Chang et al.[15] compared the cost-effectiveness of ondansetron and prochlorperazine in 78 patients undergoing hip or knee arthroplasty. They measured the cost-effectiveness ratio for each antiemetic. Prochlorperazine was more effective at reducing PONV in this study population. The mean total costs of PONV management per patient in the prochlorperazine and ondansetron groups were $13.99 and $51.98, respectively. The cost of successfully treating one patient with prochlorperazine and ondansetron was $31.87 and $275.01, respectively. They concluded that prochlorperazine is a more cost-effective antiemetic compared with ondansetron for the prevention of PONV in their study population. However, ondansetron has since become generic and so those findings might not be applicable to current practice.

There are few pediatric studies evaluating cost-effectiveness of PONV management.

An excellent study by Sennaraj et al.[63] compared the cost-effectiveness of prophylactic ondansetron with early ondansetron treatment in the management of PONV in 150 children undergoing strabismus repair using patient-centered outcome measures. Outcome measures included PONV rates, duration of stay in the PACU, parental satisfaction scores and costs (cost to benefit a child and cost per PONV-free child). Ondansetron prophylaxis was effective in reducing early and late PONV, and resulted in a shorter duration of PACU stay and superior parental satisfaction scores. The cost to benefit a child was more than fourfold less and the cost per PONV-free child was 35% less in the PONV prophylaxis group.

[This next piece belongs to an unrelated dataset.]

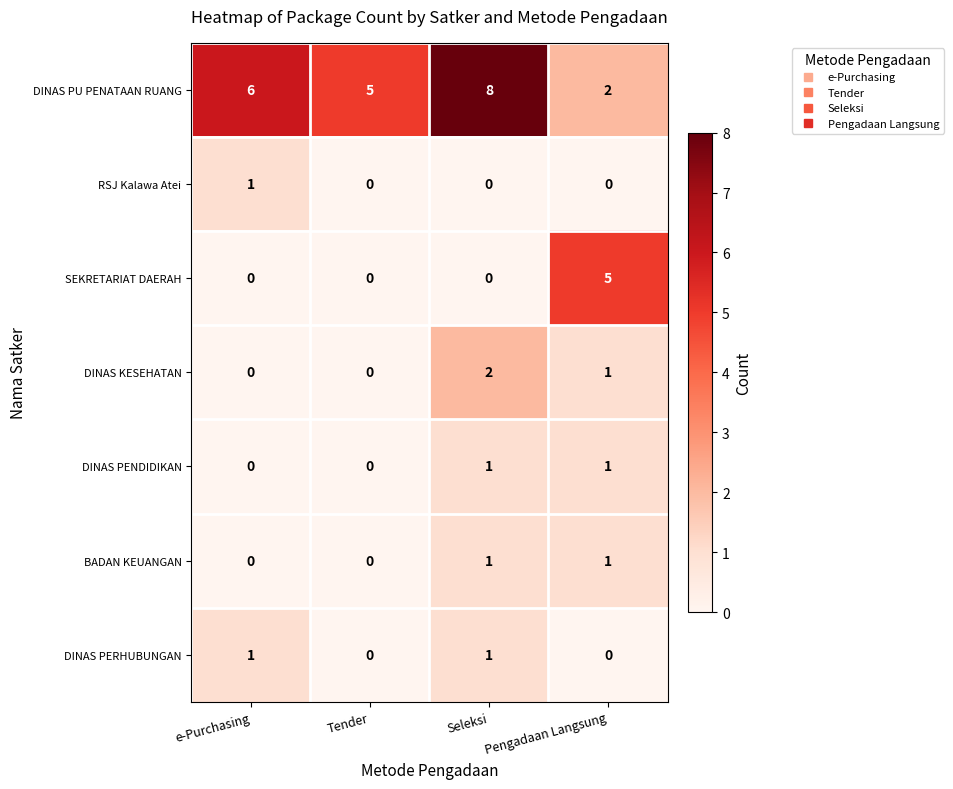

What is the greatest value displayed?

8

Olutoye et al.[64] evaluated the smallest dose of dolasetron for the prophylaxis of POV in 204 children undergoing ambulatory surgery. Costs were calculated from the perspective of the hospital. The incidence of early (0–6 h) and 24-h emesis was more frequent in the dolasetron 45 μg/kg group compared with the dolasetron 350 and 700 μg/kg groups and with the ondansetron group. They concluded that dolasetron 350 μg/kg IV was the smallest dose that provided acceptable equivalent efficacy and patient satisfaction scores to ondansetron 100 μg/kg.

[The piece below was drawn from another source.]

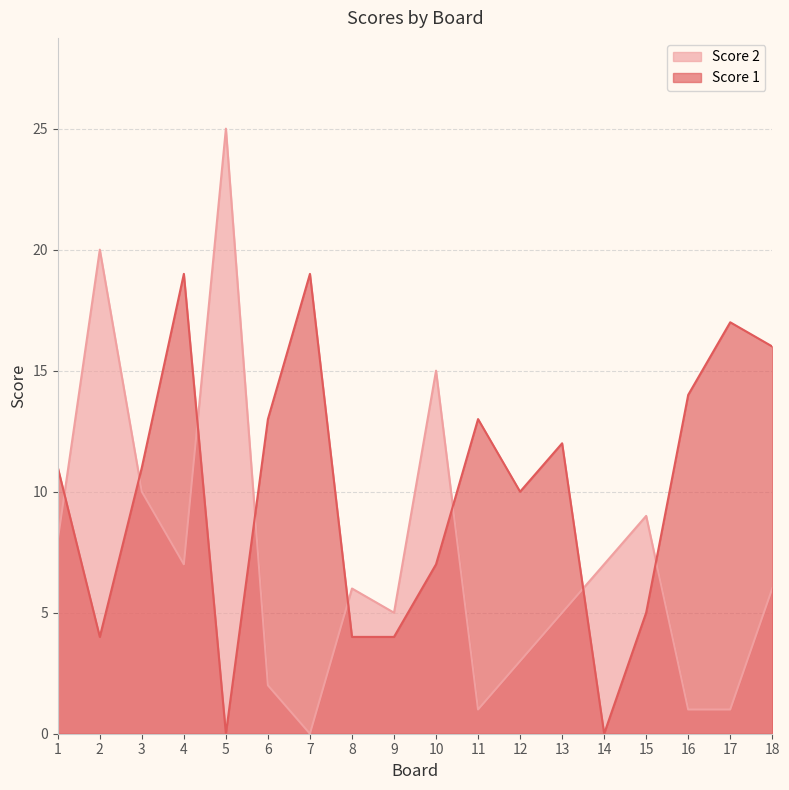

Between which two adjacent categories do Score 2 and Score 1 first intersect?

1 and 2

Parra-Sanchez et al.[11] determined the incremental costs of PONV/PDNV in ambulatory patients with a time-and-motion study in 100 ambulatory surgery patients. They evaluated the incidence of PONV, time staff spent with patients, use of PONV-related supplies, recovery duration, PONV rescue treatments and a quality-of-life metric up to the third postoperative morning. They found that 37% of patients experienced PONV during hospitalization; this increased to 42% by the first postoperative morning and to 49% by the third postoperative morning. Patients with PONV spent 1 h longer in PACU compared with patients without PONV (P = 0.001) and more nursing time was required (P = 0.02). The total cost of postoperative recovery was significantly greater for patients with PONV/PDNV than for those without (US$730 versus $640; ICER $75, P = 0.006). The proportion of those who rated their quality of life high on each of four domains was less in those with PONV/PDNV, 49% versus 94%, respectively (P < 0.001). The incremental cost was comparable with the cost patients are willing to pay to avoid PONV.

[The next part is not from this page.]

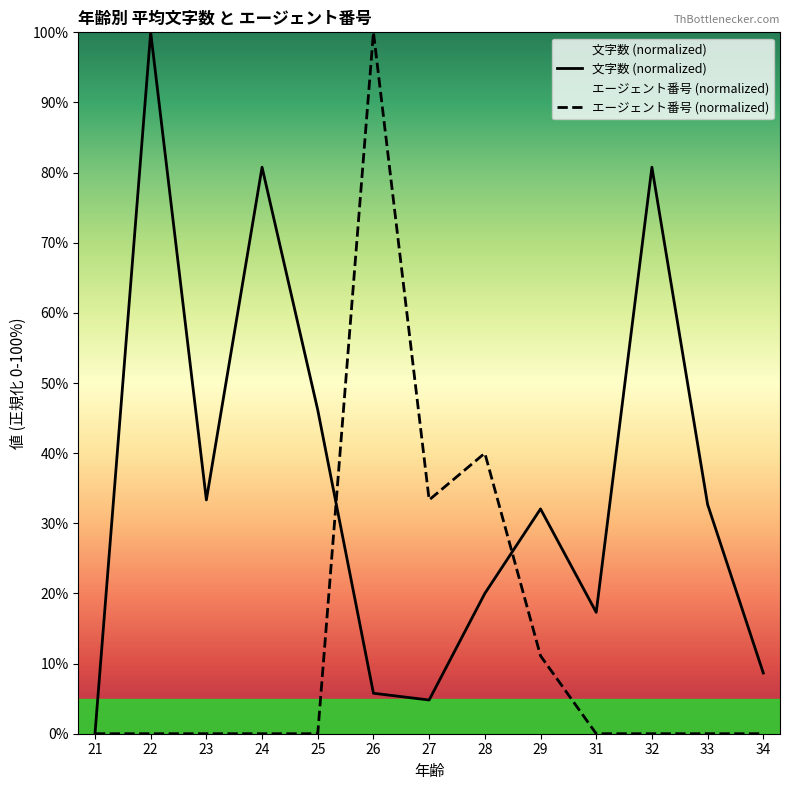

True or false: 文字数 (normalized) and エージェント番号 (normalized) intersect in this chart.

True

There are many effective, cheap (generic) antiemetic agents that have been shown to be effective in the prophylaxis and treatment of PONV and PDNV. Lower drug acquisition costs support the cost-effectiveness of PONV prophylaxis in at-risk groups. In general, the decision about whether or not to use PONV prophylaxis is determined by the drug efficacy, risk for PONV, and drug acquisition costs, and these will vary from one setting to another.